Given the dynamic environment (background noise, microphone quality differences), inter-personal and intra-personal variability, the same word (or sentence) will produce quite a different sound signal for machines to recognize. It is also hard for machines to recognize whispers in which vowel are not spoken out loudly.
Machines (systems dedicated for speech recognition) are unlike humans who have multisensory perception systems and each one is superb comparing to machines’ (image recognition, speech recognition and etc). Other sensory can help the speech recognition process in human brain by providing conversation context, adding more information e.g. gestures and facial expressions. In noisy environments, we can actually guessing what the other guy is saying by looking at his/her mouth shapes.
We, as humans, are also able to recognize different sound in environment, e.g. car engine sound, knocking on the door and etc.

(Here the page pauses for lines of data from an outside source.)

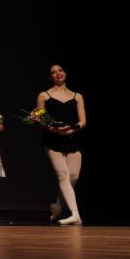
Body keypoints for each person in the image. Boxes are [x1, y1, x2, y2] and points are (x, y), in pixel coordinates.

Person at [38, 64, 86, 225]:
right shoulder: (44, 96)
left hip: (72, 138)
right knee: (62, 175)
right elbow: (40, 120)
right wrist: (54, 129)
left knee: (73, 176)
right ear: (49, 77)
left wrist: (73, 129)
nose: (58, 74)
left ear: (65, 73)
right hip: (53, 139)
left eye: (60, 70)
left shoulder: (77, 96)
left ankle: (57, 206)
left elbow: (83, 120)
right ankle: (75, 214)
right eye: (53, 72)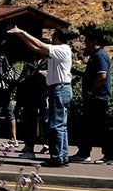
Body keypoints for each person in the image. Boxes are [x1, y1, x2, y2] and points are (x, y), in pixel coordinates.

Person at [8, 26, 75, 168]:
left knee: (56, 124)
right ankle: (62, 155)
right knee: (61, 125)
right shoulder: (60, 51)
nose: (51, 39)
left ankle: (57, 157)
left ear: (58, 38)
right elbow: (37, 48)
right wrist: (22, 37)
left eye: (53, 37)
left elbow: (39, 44)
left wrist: (23, 32)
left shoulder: (61, 49)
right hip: (62, 88)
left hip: (59, 88)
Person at [72, 30, 113, 165]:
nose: (85, 42)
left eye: (87, 39)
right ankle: (84, 153)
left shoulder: (100, 55)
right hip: (95, 97)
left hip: (98, 97)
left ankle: (111, 155)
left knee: (100, 127)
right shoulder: (95, 55)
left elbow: (102, 76)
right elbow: (94, 76)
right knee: (87, 126)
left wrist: (91, 92)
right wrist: (79, 73)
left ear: (94, 41)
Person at [14, 58, 47, 160]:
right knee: (27, 129)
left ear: (32, 72)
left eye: (26, 71)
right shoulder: (24, 83)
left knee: (32, 130)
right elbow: (19, 98)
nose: (23, 72)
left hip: (33, 108)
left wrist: (40, 108)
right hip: (27, 109)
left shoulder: (35, 82)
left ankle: (30, 149)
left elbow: (40, 96)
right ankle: (28, 147)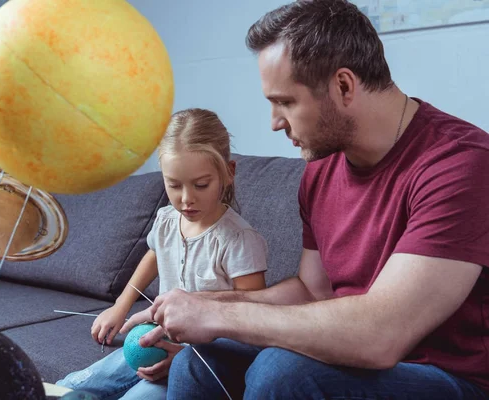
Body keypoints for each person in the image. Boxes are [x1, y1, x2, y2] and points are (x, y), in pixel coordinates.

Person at [120, 1, 489, 399]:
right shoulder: (321, 170)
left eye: (285, 102)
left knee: (283, 371)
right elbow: (312, 291)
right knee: (200, 360)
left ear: (343, 86)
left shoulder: (459, 165)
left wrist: (221, 314)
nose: (275, 122)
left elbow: (383, 335)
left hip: (443, 377)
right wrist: (196, 303)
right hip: (346, 353)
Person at [56, 108, 268, 399]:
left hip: (199, 360)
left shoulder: (239, 240)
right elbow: (154, 255)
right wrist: (120, 305)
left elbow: (254, 320)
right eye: (174, 185)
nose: (186, 198)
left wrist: (182, 357)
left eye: (200, 185)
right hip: (153, 337)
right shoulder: (167, 219)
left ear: (228, 173)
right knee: (71, 386)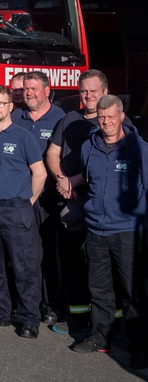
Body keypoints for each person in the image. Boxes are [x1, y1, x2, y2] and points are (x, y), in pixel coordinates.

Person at [64, 95, 148, 369]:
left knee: (133, 292)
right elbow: (88, 178)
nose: (107, 122)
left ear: (122, 115)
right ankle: (101, 337)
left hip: (128, 231)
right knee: (99, 289)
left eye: (112, 116)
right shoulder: (90, 145)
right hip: (95, 230)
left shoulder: (139, 148)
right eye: (102, 118)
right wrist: (67, 182)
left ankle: (140, 347)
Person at [0, 86, 46, 339]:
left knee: (24, 268)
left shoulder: (24, 136)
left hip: (18, 210)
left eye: (0, 103)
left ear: (10, 106)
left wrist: (29, 201)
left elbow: (40, 173)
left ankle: (29, 319)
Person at [47, 70, 116, 333]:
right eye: (84, 90)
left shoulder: (114, 121)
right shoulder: (69, 119)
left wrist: (73, 181)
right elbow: (52, 152)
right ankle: (76, 317)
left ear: (105, 91)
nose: (88, 96)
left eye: (93, 90)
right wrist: (62, 179)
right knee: (71, 261)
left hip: (101, 205)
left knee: (102, 266)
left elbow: (105, 161)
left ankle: (111, 322)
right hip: (71, 202)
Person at [13, 70, 66, 325]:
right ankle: (27, 303)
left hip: (47, 202)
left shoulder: (61, 119)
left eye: (34, 88)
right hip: (20, 200)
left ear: (47, 90)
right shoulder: (15, 117)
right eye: (26, 88)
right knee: (24, 255)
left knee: (50, 254)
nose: (29, 93)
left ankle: (51, 304)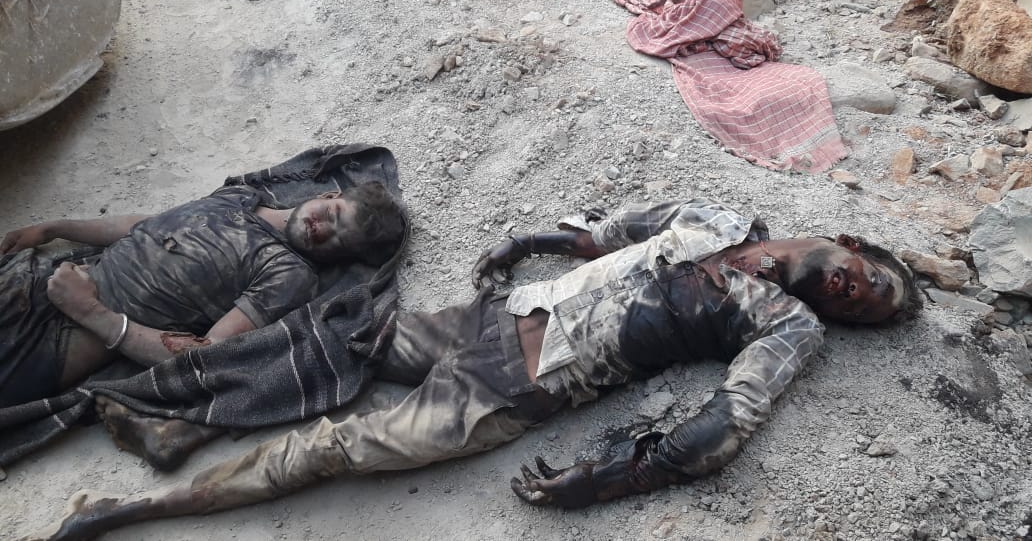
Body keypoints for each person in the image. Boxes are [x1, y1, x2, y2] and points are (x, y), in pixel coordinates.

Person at [22, 198, 921, 541]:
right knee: (333, 338)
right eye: (870, 281)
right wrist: (522, 242)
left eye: (865, 311)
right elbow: (605, 233)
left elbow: (727, 423)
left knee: (337, 448)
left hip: (517, 386)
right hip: (493, 317)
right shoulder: (721, 218)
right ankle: (179, 422)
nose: (854, 295)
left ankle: (128, 511)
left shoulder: (789, 325)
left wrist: (611, 475)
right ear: (853, 244)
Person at [0, 181, 406, 408]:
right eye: (334, 215)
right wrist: (55, 228)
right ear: (330, 196)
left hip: (51, 341)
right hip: (36, 280)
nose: (323, 229)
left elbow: (203, 356)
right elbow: (147, 225)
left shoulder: (289, 274)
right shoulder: (240, 196)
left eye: (338, 240)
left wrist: (88, 310)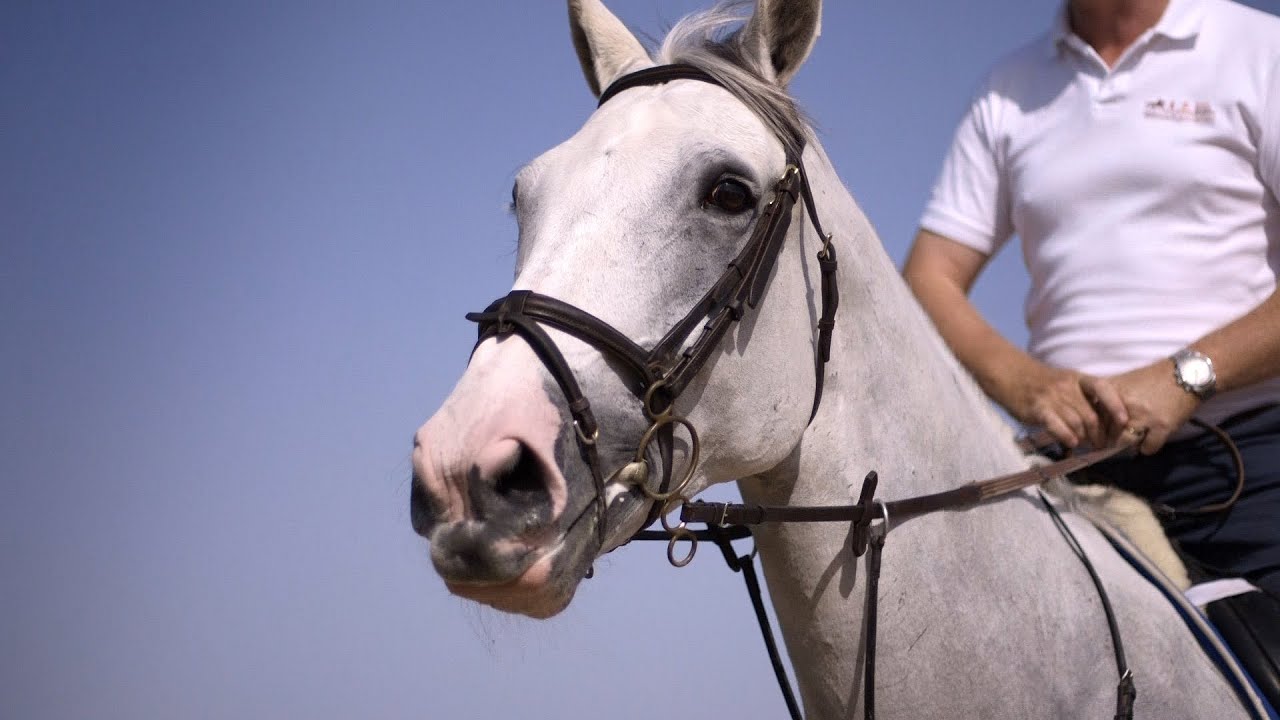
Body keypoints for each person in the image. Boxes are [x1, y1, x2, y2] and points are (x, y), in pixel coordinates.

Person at [901, 0, 1280, 666]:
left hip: (1253, 467)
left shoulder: (1259, 49)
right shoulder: (1008, 88)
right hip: (1072, 477)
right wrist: (1028, 385)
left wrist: (1188, 376)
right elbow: (930, 274)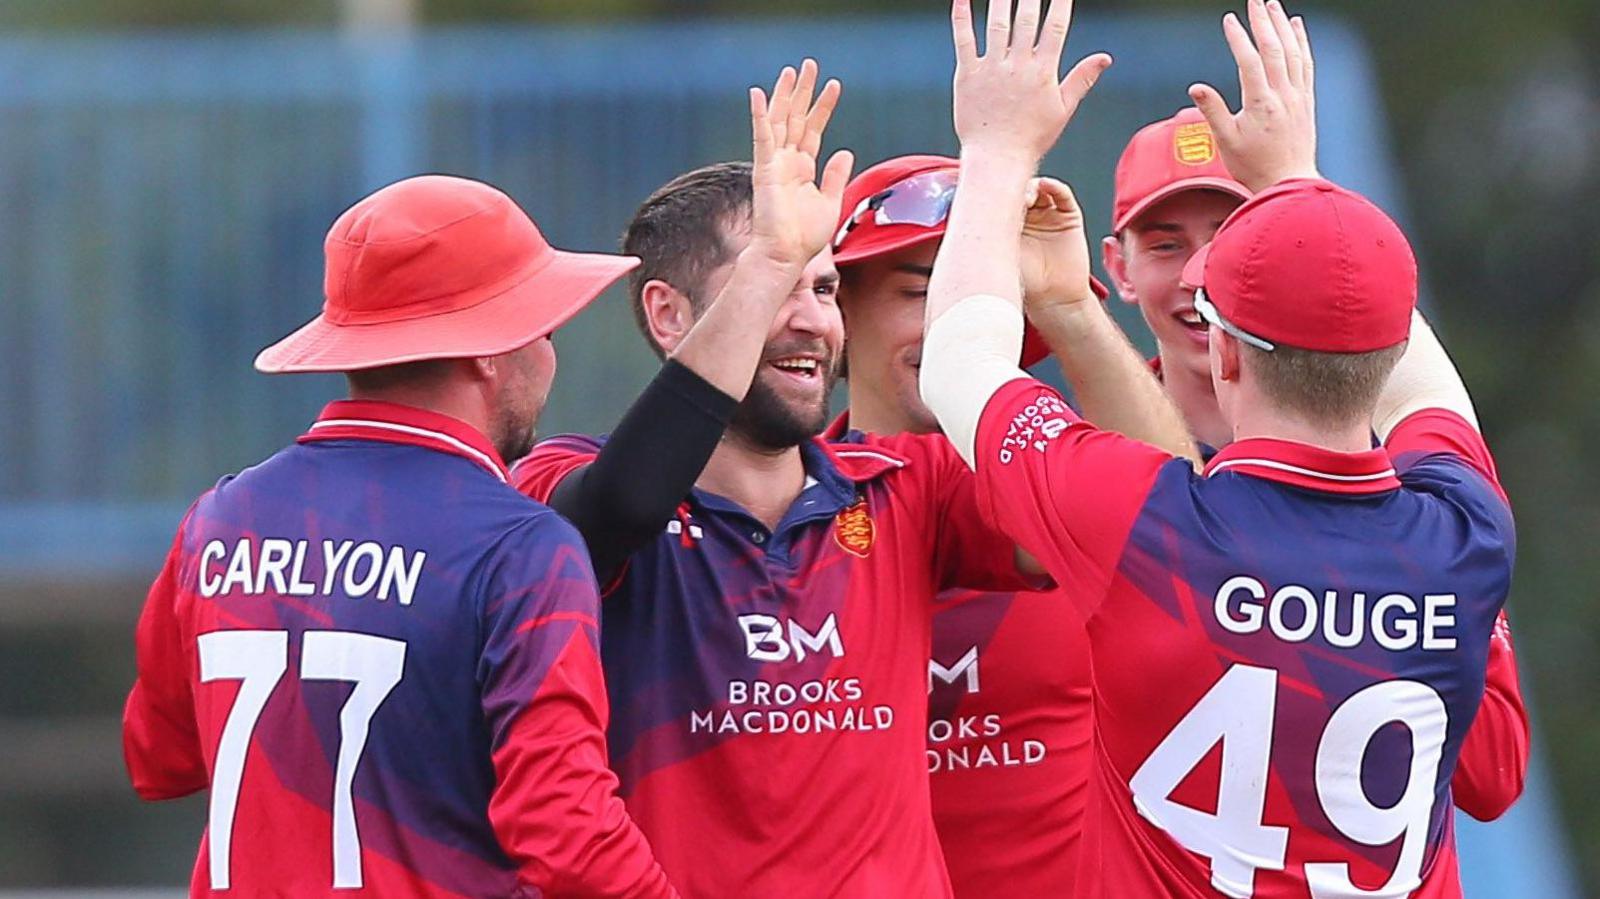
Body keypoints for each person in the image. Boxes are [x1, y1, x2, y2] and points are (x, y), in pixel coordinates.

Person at [511, 61, 1194, 896]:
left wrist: (1068, 305)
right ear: (666, 314)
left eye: (823, 286)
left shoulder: (904, 487)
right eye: (770, 284)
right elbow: (616, 509)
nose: (808, 315)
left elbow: (1152, 517)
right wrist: (773, 259)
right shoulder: (565, 483)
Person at [920, 1, 1515, 896]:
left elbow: (960, 363)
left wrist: (997, 151)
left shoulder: (1140, 515)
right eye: (1168, 239)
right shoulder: (1465, 525)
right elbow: (1428, 395)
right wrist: (1301, 179)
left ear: (1227, 347)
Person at [122, 175, 676, 898]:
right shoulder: (522, 547)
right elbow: (566, 828)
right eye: (543, 326)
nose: (550, 354)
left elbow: (159, 756)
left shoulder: (219, 520)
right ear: (489, 348)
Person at [1104, 109, 1529, 820]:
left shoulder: (1407, 501)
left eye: (1231, 238)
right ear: (1117, 267)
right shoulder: (1087, 470)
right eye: (1165, 243)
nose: (1198, 274)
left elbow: (1492, 770)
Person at [830, 156, 1112, 896]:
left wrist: (1073, 311)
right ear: (837, 304)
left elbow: (1180, 542)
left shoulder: (1081, 490)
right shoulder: (772, 516)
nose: (954, 326)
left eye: (982, 299)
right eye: (922, 291)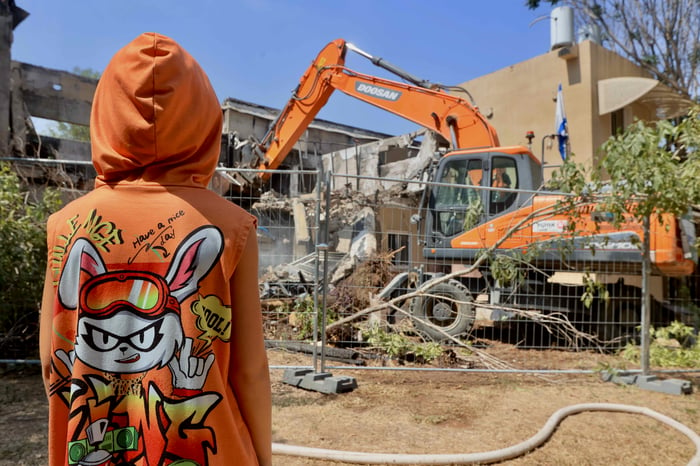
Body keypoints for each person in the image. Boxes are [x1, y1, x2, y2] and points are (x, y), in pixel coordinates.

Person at [39, 32, 272, 466]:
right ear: (203, 120)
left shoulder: (65, 225)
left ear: (105, 116)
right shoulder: (232, 224)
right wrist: (262, 457)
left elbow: (54, 363)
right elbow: (249, 371)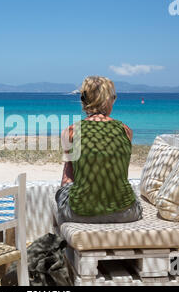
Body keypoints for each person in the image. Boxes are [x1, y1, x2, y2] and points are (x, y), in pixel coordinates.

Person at [55, 76, 142, 225]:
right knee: (131, 193)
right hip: (126, 213)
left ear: (84, 101)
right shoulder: (126, 130)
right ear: (109, 100)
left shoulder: (71, 131)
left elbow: (67, 177)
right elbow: (120, 173)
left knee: (61, 193)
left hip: (79, 214)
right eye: (113, 98)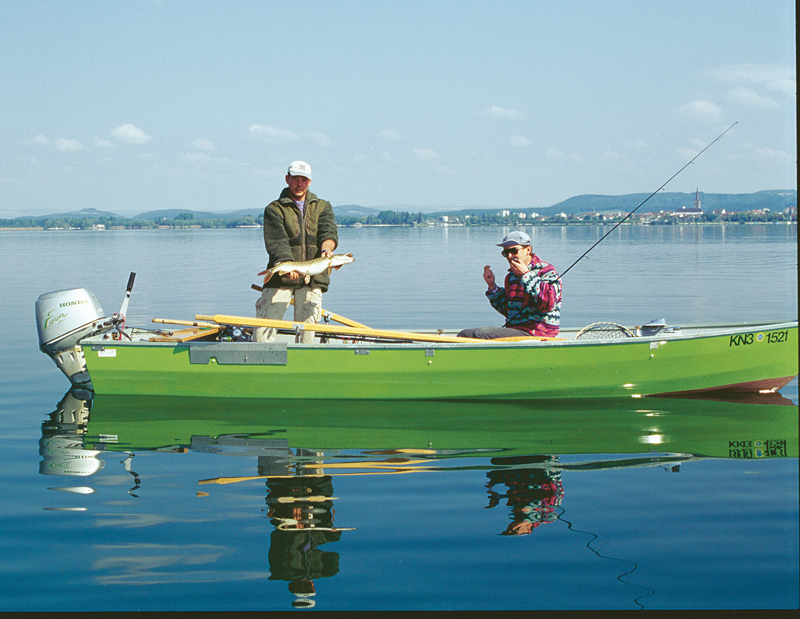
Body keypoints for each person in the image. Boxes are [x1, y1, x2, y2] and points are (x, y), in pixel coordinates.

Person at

Having knowledge of different types of sounds helps us to differentiate the speech component and the background noise. Machines are way simpler in dealing with this kind of situation, even after noise cancelling, if there are still background interruption signals, machines will take it as part of the speech, which will affect the accuracy of recognition drastically.
Another challenge for speech recognition is viewed more from language processing perspective. Speech recognition for human involves not just listening, but also a lot of cognitive efforts, we make guesses and retrieving relevant information to help the process. Based on my current knowledge , this is a missing link for machines to do speech recognition.